When it comes to composing bodies of work, Flohio partly has Modeselektor to thank for ‘Unveiled’. "It's actually so crazy, I wrote ‘Unveiled’ on a floor of my Airbnb after I performed a headline set at Mexico City's electronic festival Ceremonia and jumped on stage with Modeselektor. I was coming down from the high from the show, sat down and played a beat like, ‘Yo, let's go’. They bring that kind of energy out of you! You can't replicate the voodoo or magic behind their shows. You don't need to be on drugs or nothing, when the lights come on it's like, 'hit me with it.' Modeselektor are the ones who taught me: ‘If the soundsystem isn't top tier don't even tell me about the festival, don't even tell me about the show.’ I’m forever grateful to Modeselektor. They're amazing guys, performing with them is always a blast, it's so mad even their fans known my lyrics. Every time I go on stage with them or work with them I come back with something I've learned. I’m always getting better.”

In album-mode and buzzing off of what the future has in store, we can't close without asking Flohio what fans can anticipate from the first live gig back? "My music was made for a big soundsystem. The first gig back, wherever it is, is going to sound like bliss. It's going to be everything you wished for for this last year and a bit. Nobody even talk to me about mosh pit! The first mosh pit back I will have left the mic on the stage, lost my trainers. It'll be rowdy as hell! And man, I'll love that so much!"

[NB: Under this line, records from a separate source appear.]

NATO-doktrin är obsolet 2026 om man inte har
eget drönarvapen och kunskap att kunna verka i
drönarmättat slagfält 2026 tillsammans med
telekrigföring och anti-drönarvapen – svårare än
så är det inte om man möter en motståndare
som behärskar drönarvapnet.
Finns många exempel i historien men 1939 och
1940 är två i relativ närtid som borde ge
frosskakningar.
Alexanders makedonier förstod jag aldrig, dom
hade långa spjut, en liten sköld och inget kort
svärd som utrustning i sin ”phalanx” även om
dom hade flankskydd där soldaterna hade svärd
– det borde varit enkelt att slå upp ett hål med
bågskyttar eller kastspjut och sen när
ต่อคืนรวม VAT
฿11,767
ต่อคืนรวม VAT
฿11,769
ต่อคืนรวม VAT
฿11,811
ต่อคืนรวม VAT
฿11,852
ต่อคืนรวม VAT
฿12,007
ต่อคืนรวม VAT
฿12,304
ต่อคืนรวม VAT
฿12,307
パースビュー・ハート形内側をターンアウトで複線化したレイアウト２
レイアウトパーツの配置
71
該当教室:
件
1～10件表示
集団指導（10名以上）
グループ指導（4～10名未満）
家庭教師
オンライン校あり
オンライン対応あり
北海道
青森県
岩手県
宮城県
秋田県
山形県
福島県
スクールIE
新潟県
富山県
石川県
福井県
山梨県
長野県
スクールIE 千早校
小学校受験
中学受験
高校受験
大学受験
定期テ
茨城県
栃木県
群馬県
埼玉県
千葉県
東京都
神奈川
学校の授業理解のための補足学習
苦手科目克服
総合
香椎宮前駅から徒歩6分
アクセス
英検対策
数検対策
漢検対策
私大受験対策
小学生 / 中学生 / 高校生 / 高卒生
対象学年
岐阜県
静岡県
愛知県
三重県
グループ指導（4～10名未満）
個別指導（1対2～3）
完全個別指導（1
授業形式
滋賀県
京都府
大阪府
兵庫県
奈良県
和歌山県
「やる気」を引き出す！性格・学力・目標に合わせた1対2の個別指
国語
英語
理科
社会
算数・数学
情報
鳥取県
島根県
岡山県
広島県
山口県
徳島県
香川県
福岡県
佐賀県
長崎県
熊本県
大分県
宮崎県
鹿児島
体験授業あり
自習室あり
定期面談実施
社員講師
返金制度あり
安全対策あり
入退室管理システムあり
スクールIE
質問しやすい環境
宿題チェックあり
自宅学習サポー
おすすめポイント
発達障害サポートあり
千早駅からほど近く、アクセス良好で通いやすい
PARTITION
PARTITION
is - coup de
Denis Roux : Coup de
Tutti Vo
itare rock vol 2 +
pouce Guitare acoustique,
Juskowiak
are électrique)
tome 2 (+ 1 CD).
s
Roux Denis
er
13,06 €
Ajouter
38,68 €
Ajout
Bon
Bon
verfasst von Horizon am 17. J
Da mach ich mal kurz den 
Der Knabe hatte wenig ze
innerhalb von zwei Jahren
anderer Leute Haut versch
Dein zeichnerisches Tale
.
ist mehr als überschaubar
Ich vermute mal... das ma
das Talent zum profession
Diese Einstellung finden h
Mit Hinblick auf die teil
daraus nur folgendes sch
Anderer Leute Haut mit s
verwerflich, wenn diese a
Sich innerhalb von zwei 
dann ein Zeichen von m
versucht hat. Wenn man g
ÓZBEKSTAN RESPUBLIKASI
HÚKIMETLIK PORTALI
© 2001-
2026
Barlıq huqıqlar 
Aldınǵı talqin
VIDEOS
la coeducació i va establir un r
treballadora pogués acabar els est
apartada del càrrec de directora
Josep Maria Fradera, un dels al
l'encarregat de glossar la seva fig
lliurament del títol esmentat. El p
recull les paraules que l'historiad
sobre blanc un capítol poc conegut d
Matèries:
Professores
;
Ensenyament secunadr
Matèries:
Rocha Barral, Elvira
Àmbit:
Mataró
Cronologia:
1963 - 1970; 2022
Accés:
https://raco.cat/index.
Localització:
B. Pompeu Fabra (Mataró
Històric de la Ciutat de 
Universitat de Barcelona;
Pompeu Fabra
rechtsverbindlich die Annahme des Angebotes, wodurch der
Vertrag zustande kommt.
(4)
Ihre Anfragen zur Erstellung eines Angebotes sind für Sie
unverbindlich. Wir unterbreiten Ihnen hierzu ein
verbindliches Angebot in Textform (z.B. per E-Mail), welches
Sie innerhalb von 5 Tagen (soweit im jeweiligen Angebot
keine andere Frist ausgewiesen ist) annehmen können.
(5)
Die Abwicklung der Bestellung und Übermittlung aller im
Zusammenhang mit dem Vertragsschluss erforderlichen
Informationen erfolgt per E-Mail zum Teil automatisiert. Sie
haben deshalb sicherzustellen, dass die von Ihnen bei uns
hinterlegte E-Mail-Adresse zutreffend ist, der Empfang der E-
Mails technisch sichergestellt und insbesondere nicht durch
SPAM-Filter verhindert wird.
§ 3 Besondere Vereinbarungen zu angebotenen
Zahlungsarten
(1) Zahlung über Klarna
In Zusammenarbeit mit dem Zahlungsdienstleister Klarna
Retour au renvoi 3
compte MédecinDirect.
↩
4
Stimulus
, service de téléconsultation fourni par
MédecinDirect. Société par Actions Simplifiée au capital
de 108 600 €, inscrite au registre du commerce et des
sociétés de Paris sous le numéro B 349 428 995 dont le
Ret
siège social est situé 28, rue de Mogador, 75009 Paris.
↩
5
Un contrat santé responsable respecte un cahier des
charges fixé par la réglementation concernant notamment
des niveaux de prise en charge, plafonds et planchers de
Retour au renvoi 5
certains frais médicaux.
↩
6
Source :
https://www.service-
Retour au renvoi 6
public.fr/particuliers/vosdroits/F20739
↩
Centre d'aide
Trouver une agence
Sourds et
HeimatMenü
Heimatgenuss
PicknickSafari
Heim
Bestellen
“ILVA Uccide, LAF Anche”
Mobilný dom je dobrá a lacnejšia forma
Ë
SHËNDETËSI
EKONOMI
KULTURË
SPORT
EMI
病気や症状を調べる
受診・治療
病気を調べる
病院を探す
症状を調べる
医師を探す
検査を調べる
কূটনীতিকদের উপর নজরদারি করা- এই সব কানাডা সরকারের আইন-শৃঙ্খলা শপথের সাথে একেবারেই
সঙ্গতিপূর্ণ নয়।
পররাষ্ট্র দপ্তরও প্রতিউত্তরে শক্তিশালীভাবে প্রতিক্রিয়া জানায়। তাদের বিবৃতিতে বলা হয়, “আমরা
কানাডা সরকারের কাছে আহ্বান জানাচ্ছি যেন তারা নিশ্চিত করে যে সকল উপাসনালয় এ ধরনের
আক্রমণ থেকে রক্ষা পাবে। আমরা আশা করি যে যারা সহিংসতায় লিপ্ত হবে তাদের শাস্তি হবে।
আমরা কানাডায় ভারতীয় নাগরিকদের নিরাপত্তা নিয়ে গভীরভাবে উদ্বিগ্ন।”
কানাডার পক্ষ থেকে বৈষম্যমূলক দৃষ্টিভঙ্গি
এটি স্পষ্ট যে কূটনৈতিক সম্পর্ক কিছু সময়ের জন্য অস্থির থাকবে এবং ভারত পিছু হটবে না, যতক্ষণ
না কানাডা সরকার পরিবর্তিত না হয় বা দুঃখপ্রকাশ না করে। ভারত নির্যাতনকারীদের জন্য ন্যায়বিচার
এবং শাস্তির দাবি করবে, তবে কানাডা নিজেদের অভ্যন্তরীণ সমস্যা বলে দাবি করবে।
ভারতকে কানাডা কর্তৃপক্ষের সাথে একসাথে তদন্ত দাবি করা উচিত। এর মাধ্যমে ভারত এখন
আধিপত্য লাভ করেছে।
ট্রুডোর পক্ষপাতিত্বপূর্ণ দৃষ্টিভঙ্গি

Vibing off my own euphoric hope to be back in the thick of one of Flo's sweat-soaked pits and hear her latest music live, she stops me dead in my tracks with one final closing statement. "I’m always trying to be better than the last track. ‘No Panic No Pain’ is my proudest moment simply because it made me realise I could do more but THIS.IS.NOT.AN.ALBUM. Don't even put them in the same page, that music is in the works, and trust you won't even be ready for what's coming next!”